Materials provided:
- - - - -
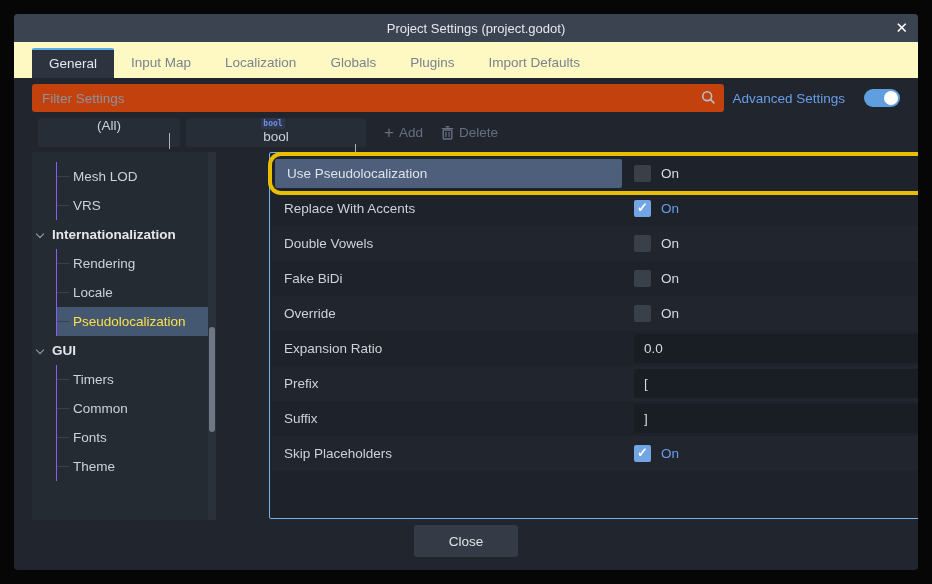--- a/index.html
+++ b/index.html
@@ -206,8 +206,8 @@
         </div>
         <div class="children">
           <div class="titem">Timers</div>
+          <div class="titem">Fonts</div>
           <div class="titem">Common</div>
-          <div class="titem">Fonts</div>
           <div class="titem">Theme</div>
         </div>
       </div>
- - - - -
Exercise aim: The records above need to be printed in full and exactly, without any of the pictures.

Response for this exercise:
--- a/index.html
+++ b/index.html
@@ -206,8 +206,8 @@
         </div>
         <div class="children">
           <div class="titem">Timers</div>
+          <div class="titem">Fonts</div>
           <div class="titem">Common</div>
-          <div class="titem">Fonts</div>
           <div class="titem">Theme</div>
         </div>
       </div>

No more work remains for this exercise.